Mold garden

Theme:Curious
Date:24.11.08
Author:

Stacy Levy


Glass, growth medium, mold spores, stainless steel hardware, 20” x 20” x 3”.

Enlarged images of common molds ( bread mold and fruit mold) were sandblasted onto glass, Each of the carved out areas in the glass became like tiny petri dishes which were filled with growth medium, and inoculated with mold spores. During the show the mold grew on the glass, creating a double portrait of the fungus, both life sized and hugely magnified.

Stacy Levy (b. 1960, Philadelphia, Pennsylvania) attended the Tyler School of Art, Temple University, Philadelphia, Pennsylvania (MFA 1991); Skowhegan School of Painting, Maine (1988); Yale University, New Haven, Connecticut (BA 1984); and the Architectural Association, London, England (1981). Though her degrees are in sculpture, Levy has trained in forestry, environmental science, and landscape architecture. Invited to exhibit at Documenta 11 in Kassel, Germany (2002); she has also received many public art commissions, and has had numerous solo and group exhibitions. Levy lives and works in Philadelphia.
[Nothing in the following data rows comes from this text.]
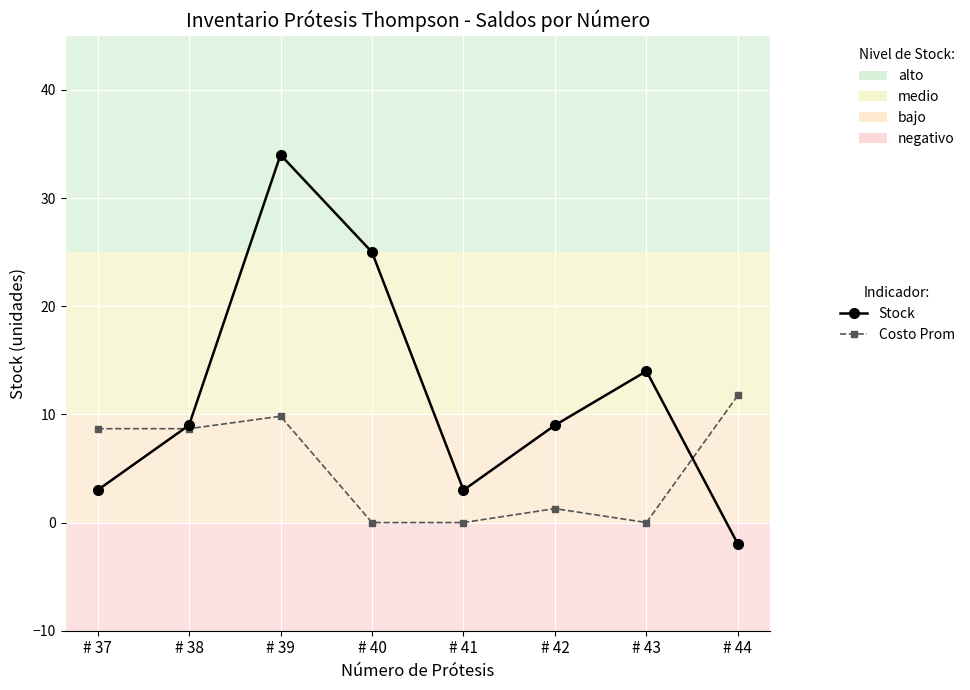

Count the number of data series in this chart.

2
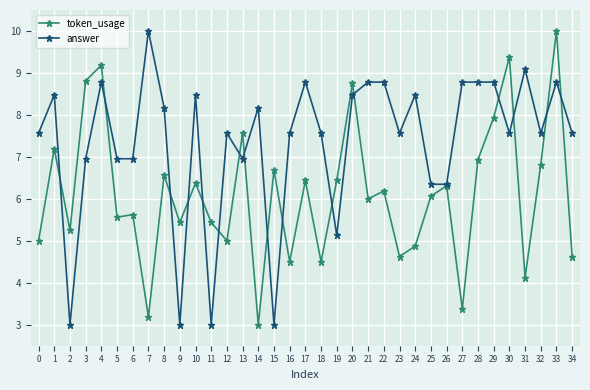

How many data points does each series have?

35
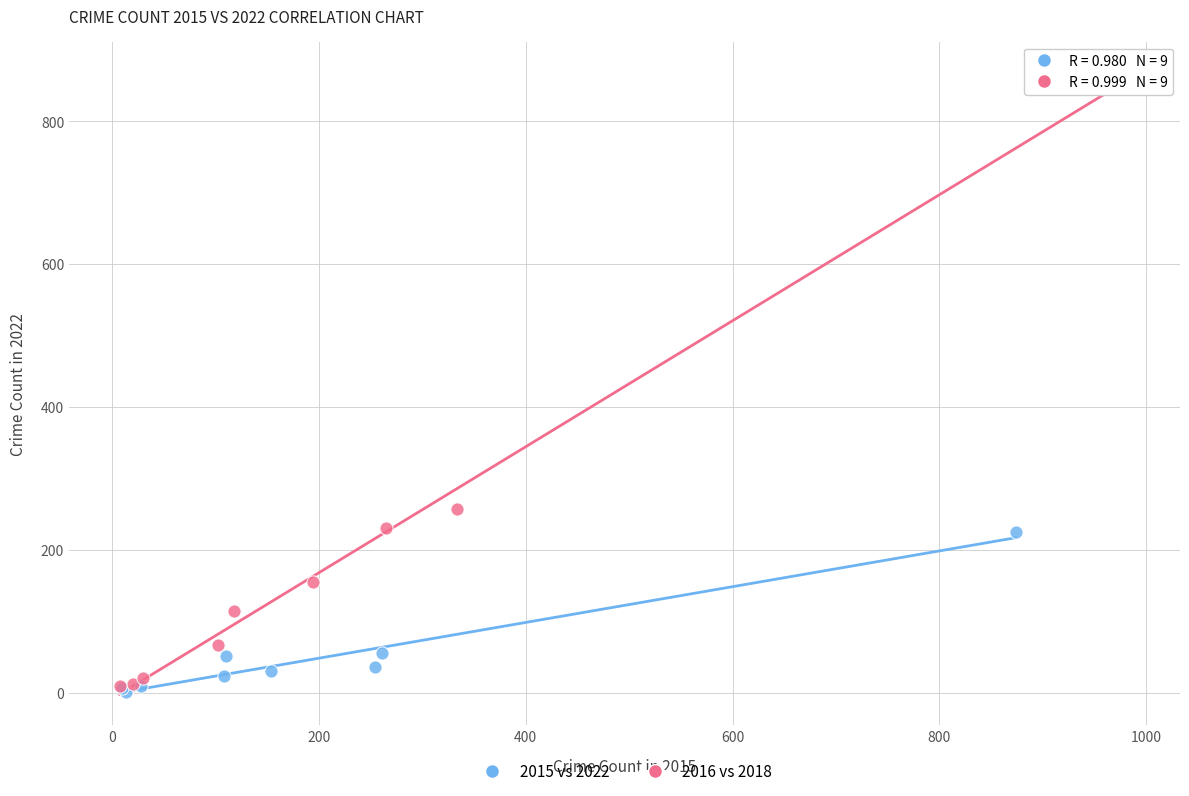

Which series has the largest Y range (max minus min)?

2016 vs 2018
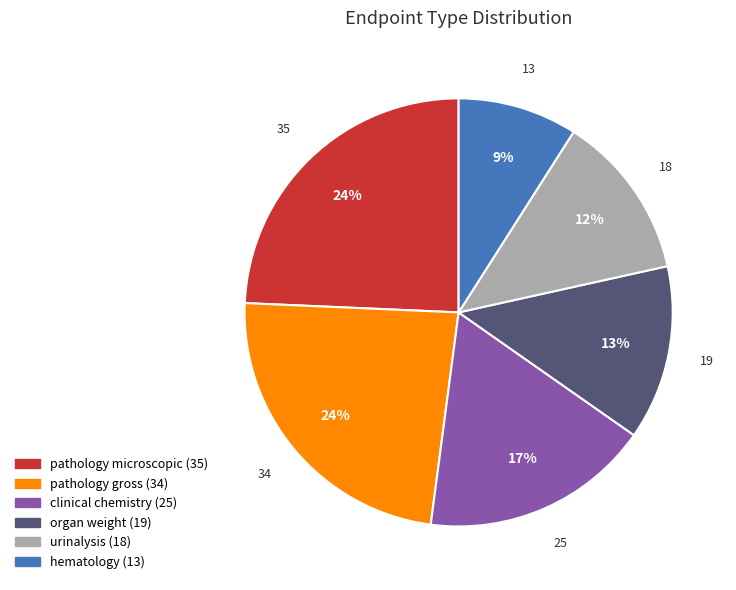

True or false: urinalysis accounts for 24% of the total.

False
"The twentieth century has employed the scientist as the translator of nature. Yet science uses a limited vocabulary to understand the world around us, and it is often in a language of separation rather than integration. It frequently neglects the presence of the viewer in its focus. The very nature of scientific analysis eliminates the subjective experience in favor of objective data. Art has a freer tongue and many languages at its disposal. Without a debt to empirical positivism, art can bind the separate views of science and culture to formulate another way of picturing the earth, in which the viewers are both seeing the natural world and are aware of their part in it at the same time.
 My installations investigate aspects of the natural processes which make each site as we know it. Bringing the wind indoors to blow across a compass of 1000 flags, mapping a river with waters from its tributaries and collecting the summer's rainfall are all sculptural inventions which make the invisible forces of nature more salient to the viewer. In my work I attempt to re-explain the scientific explanation of natural systems by redefining their visual components. Meshing the clarity of diagrams and accessibility of maps with the more visceral sense of the site, I try to create an instant of wonder and understanding for the viewer."